Akıl, Bilim ve Din… Ülkemizdeki Durum…
”Toplumumuzun bilimsel üretimi, kişisel performansların toplamı değil, tümel eğitimsel, bilgisel ve görgüsel birikimin, toplumu idare edenlerine ve topluma mal edilmiş olması sorunudur. Türkiye’de böyle bir özümseme söz konusu değildir. Akılla inancın kavgası, Batı’nın dünyaya egemen kültürünün ve bilimsel üstünlüğünün birkaç yüzyıllık bir süreç içinde gelişmesi sonucudur. Bu Batı’yı tanımlar. Bilim bir yaşam yoludur. Batılı toplumların bu kavgaya getirdikleri çözüm, Kilise’nin devlet idaresindeki etkisini yok ederek olmuştur.

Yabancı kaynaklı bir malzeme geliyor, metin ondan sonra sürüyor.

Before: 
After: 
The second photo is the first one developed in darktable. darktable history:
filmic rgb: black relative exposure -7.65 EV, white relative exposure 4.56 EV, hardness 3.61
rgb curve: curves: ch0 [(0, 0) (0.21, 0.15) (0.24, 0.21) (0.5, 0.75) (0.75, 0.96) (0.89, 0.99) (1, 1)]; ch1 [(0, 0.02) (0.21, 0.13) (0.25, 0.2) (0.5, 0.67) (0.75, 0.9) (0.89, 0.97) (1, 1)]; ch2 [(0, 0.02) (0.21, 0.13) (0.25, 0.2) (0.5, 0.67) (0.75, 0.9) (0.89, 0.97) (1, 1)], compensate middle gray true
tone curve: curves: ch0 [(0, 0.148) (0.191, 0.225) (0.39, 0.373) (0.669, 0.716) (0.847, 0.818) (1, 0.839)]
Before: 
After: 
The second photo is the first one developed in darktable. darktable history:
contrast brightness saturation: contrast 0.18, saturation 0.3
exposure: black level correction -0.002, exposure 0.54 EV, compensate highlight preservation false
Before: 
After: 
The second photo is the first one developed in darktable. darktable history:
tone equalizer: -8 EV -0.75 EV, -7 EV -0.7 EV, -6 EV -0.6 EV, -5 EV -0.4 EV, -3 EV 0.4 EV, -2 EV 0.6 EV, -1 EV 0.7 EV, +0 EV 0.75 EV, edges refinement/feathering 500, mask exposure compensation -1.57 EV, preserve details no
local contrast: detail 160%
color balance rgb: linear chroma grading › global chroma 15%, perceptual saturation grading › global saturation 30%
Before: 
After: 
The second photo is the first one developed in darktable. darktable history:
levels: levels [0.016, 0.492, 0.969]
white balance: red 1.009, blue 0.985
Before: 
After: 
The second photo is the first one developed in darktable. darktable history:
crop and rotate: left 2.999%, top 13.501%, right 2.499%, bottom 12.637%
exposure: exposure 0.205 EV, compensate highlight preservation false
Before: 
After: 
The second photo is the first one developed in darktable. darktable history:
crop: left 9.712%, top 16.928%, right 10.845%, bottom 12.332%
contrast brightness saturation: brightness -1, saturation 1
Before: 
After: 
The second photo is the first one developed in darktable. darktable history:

Atatürk Cumhuriyeti’nin temel felsefesi de bundan ibarettir. Kısaca Devlet’in din ile kavgası değil, Devlet’in idaresinin akla emanet edilmesidir. Türkiye’de bilimsel ortamın toplum katında oluşmamasının nedeni, Osmanlı bilgi çölünün ıssızlığından kaynaklanıyor. Bu gelenekte,
1) Felsefe yokluğu,
2) Bilimsel söylemde kavramsal düşünce yokluğu,
3) Düşün alanında eleştiri yokluğu,
4) Nesnel gözlem yoksunluğu.
Bu entelektüel ölçütler olmayınca bilimsel ortam da oluşmamıştır. Dolayısıyla ne idarecilerde, ne patronlarda ne de halkta bilimsel motivasyon yoktur. Bunun yokluğu öğretim kurumlarının çağdaş düzeyde gelişmesine engel olmaktadır. 20. yüzyılın yarısından bu yana başarılı insan paradigması olarak topluma sunulan paralı insandır. Böyle bir ortamda bilimsel tavır bilimsel yaratıcılık kuşkusuz gelişmez.”